Work task :: Wherever the string "business" shows up in the records below, return that line.

=== Material supplied ===

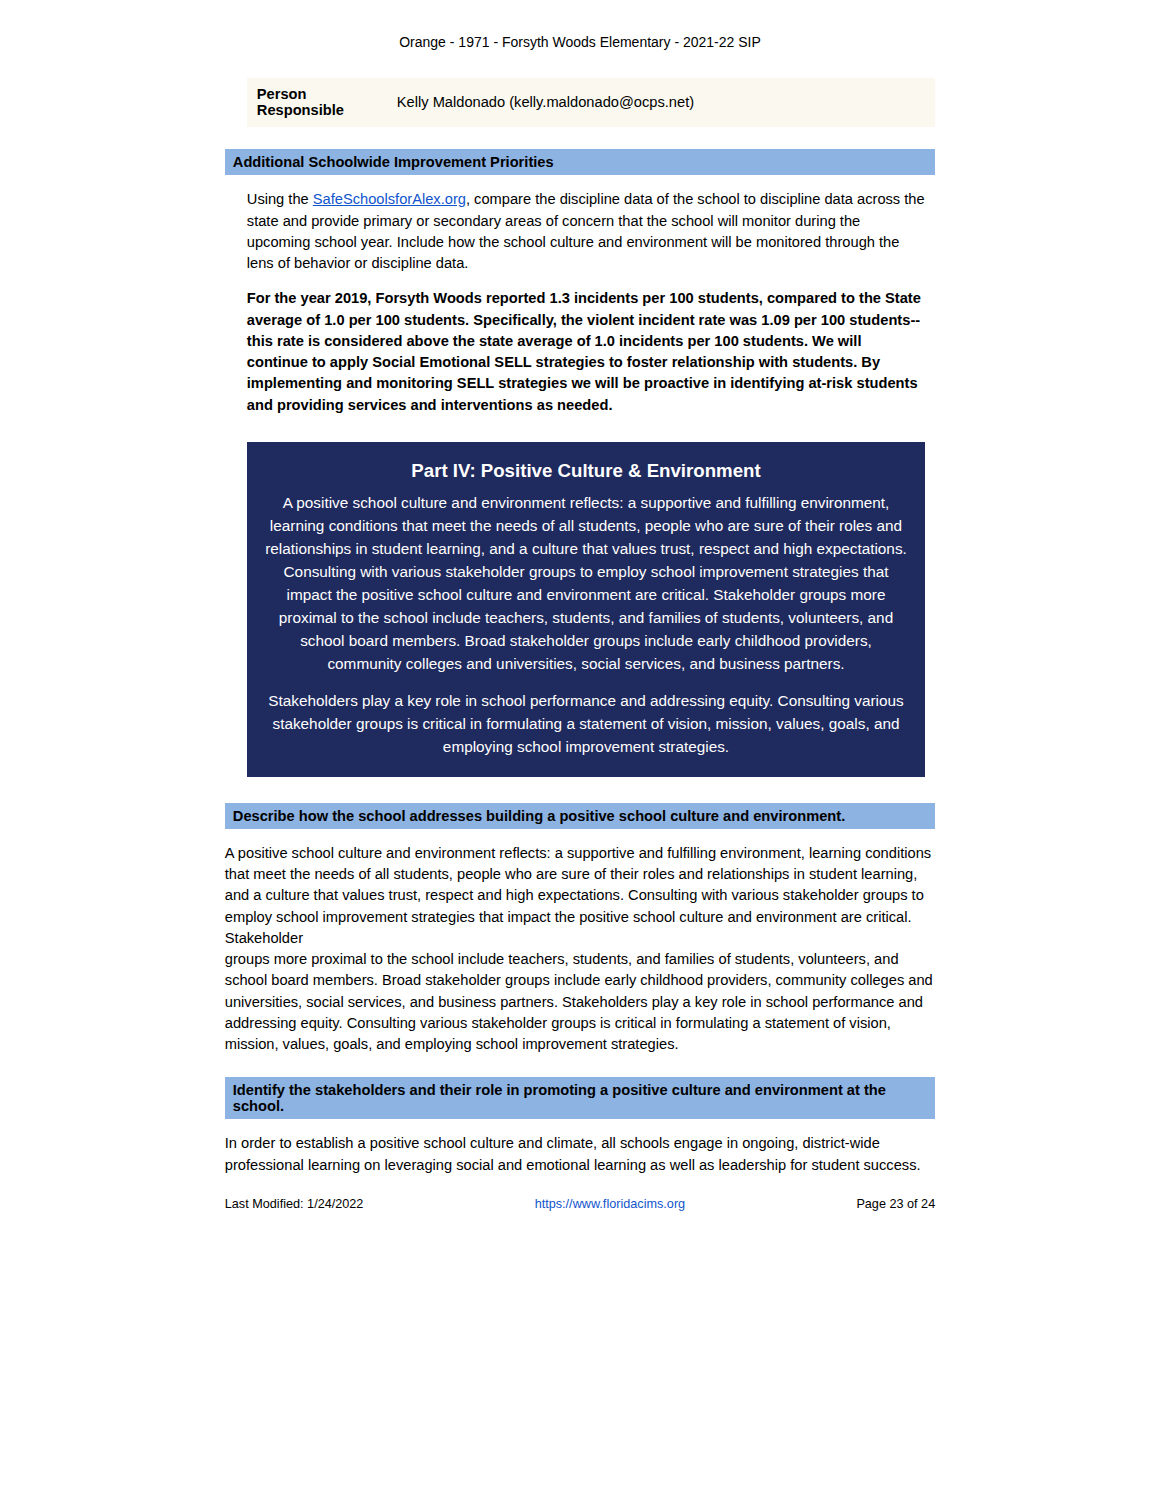Orange - 1971 - Forsyth Woods Elementary - 2021-22 SIP
| Person Responsible | Kelly Maldonado (kelly.maldonado@ocps.net) |
Additional Schoolwide Improvement Priorities
Using the SafeSchoolsforAlex.org, compare the discipline data of the school to discipline data across the state and provide primary or secondary areas of concern that the school will monitor during the upcoming school year. Include how the school culture and environment will be monitored through the lens of behavior or discipline data.
For the year 2019, Forsyth Woods reported 1.3 incidents per 100 students, compared to the State average of 1.0 per 100 students. Specifically, the violent incident rate was 1.09 per 100 students-- this rate is considered above the state average of 1.0 incidents per 100 students. We will continue to apply Social Emotional SELL strategies to foster relationship with students. By implementing and monitoring SELL strategies we will be proactive in identifying at-risk students and providing services and interventions as needed.
Part IV: Positive Culture & Environment
A positive school culture and environment reflects: a supportive and fulfilling environment, learning conditions that meet the needs of all students, people who are sure of their roles and relationships in student learning, and a culture that values trust, respect and high expectations. Consulting with various stakeholder groups to employ school improvement strategies that impact the positive school culture and environment are critical. Stakeholder groups more proximal to the school include teachers, students, and families of students, volunteers, and school board members. Broad stakeholder groups include early childhood providers, community colleges and universities, social services, and business partners.
Stakeholders play a key role in school performance and addressing equity. Consulting various stakeholder groups is critical in formulating a statement of vision, mission, values, goals, and employing school improvement strategies.
Describe how the school addresses building a positive school culture and environment.
A positive school culture and environment reflects: a supportive and fulfilling environment, learning conditions that meet the needs of all students, people who are sure of their roles and relationships in student learning, and a culture that values trust, respect and high expectations. Consulting with various stakeholder groups to employ school improvement strategies that impact the positive school culture and environment are critical. Stakeholder
groups more proximal to the school include teachers, students, and families of students, volunteers, and school board members. Broad stakeholder groups include early childhood providers, community colleges and universities, social services, and business partners. Stakeholders play a key role in school performance and addressing equity. Consulting various stakeholder groups is critical in formulating a statement of vision, mission, values, goals, and employing school improvement strategies.
Identify the stakeholders and their role in promoting a positive culture and environment at the school.
In order to establish a positive school culture and climate, all schools engage in ongoing, district-wide professional learning on leveraging social and emotional learning as well as leadership for student success.
Last Modified: 1/24/2022 https://www.floridacims.org Page 23 of 24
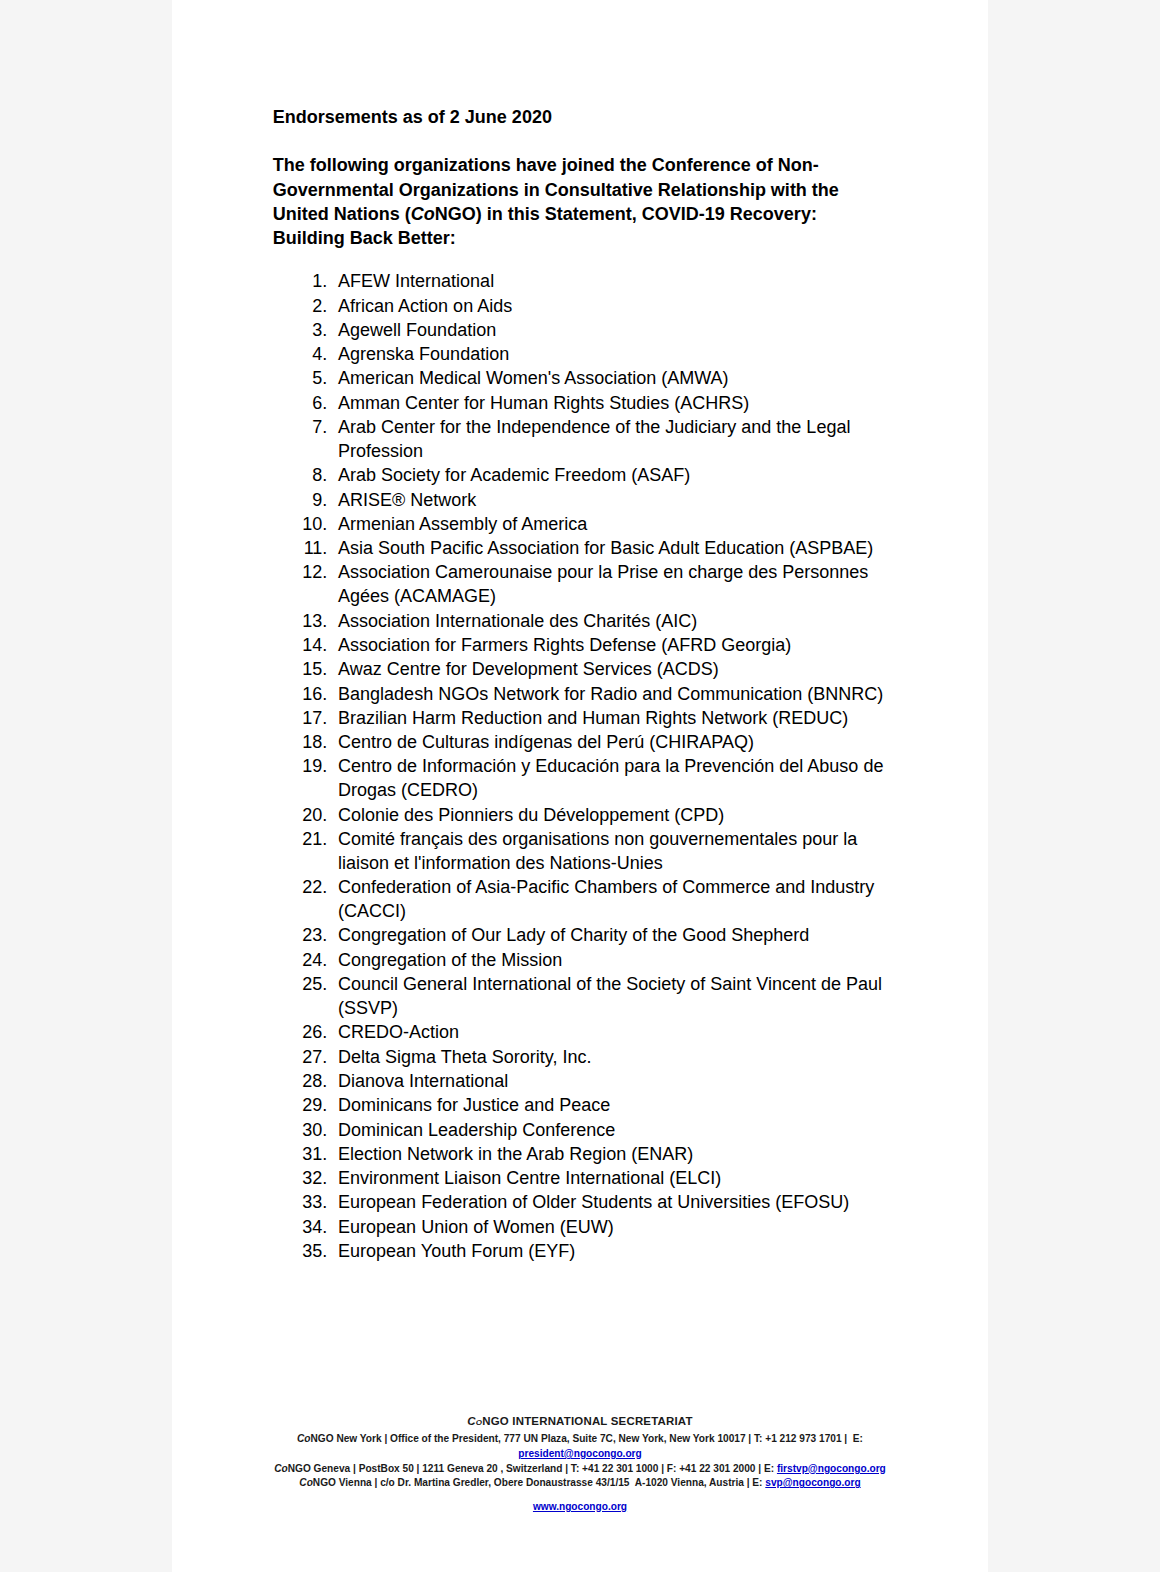Endorsements as of 2 June 2020
The following organizations have joined the Conference of Non-Governmental Organizations in Consultative Relationship with the United Nations (Co NGO) in this Statement, COVID-19 Recovery: Building Back Better:
AFEW International
African Action on Aids
Agewell Foundation
Agrenska Foundation
American Medical Women's Association (AMWA)
Amman Center for Human Rights Studies (ACHRS)
Arab Center for the Independence of the Judiciary and the Legal Profession
Arab Society for Academic Freedom (ASAF)
ARISE® Network
Armenian Assembly of America
Asia South Pacific Association for Basic Adult Education (ASPBAE)
Association Camerounaise pour la Prise en charge des Personnes Agées (ACAMAGE)
Association Internationale des Charités (AIC)
Association for Farmers Rights Defense (AFRD Georgia)
Awaz Centre for Development Services (ACDS)
Bangladesh NGOs Network for Radio and Communication (BNNRC)
Brazilian Harm Reduction and Human Rights Network (REDUC)
Centro de Culturas indígenas del Perú (CHIRAPAQ)
Centro de Información y Educación para la Prevención del Abuso de Drogas (CEDRO)
Colonie des Pionniers du Développement (CPD)
Comité français des organisations non gouvernementales pour la liaison et l'information des Nations-Unies
Confederation of Asia-Pacific Chambers of Commerce and Industry (CACCI)
Congregation of Our Lady of Charity of the Good Shepherd
Congregation of the Mission
Council General International of the Society of Saint Vincent de Paul (SSVP)
CREDO-Action
Delta Sigma Theta Sorority, Inc.
Dianova International
Dominicans for Justice and Peace
Dominican Leadership Conference
Election Network in the Arab Region (ENAR)
Environment Liaison Centre International (ELCI)
European Federation of Older Students at Universities (EFOSU)
European Union of Women (EUW)
European Youth Forum (EYF)
Co NGO INTERNATIONAL SECRETARIAT
Co NGO New York | Office of the President, 777 UN Plaza, Suite 7C, New York, New York 10017 | T: +1 212 973 1701 | E: president@ngocongo.org
Co NGO Geneva | PostBox 50 | 1211 Geneva 20 , Switzerland | T: +41 22 301 1000 | F: +41 22 301 2000 | E: firstvp@ngocongo.org
Co NGO Vienna | c/o Dr. Martina Gredler, Obere Donaustrasse 43/1/15 A-1020 Vienna, Austria | E: svp@ngocongo.org
www.ngocongo.org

===

Task response ::
A positive school culture and environment reflects: a supportive and fulfilling environment, learning conditions that meet the needs of all students, people who are sure of their roles and relationships in student learning, and a culture that values trust, respect and high expectations. Consulting with various stakeholder groups to employ school improvement strategies that impact the positive school culture and environment are critical. Stakeholder groups more proximal to the school include teachers, students, and families of students, volunteers, and school board members. Broad stakeholder groups include early childhood providers, community colleges and universities, social services, and business partners.
groups more proximal to the school include teachers, students, and families of students, volunteers, and school board members. Broad stakeholder groups include early childhood providers, community colleges and universities, social services, and business partners. Stakeholders play a key role in school performance and addressing equity. Consulting various stakeholder groups is critical in formulating a statement of vision, mission, values, goals, and employing school improvement strategies.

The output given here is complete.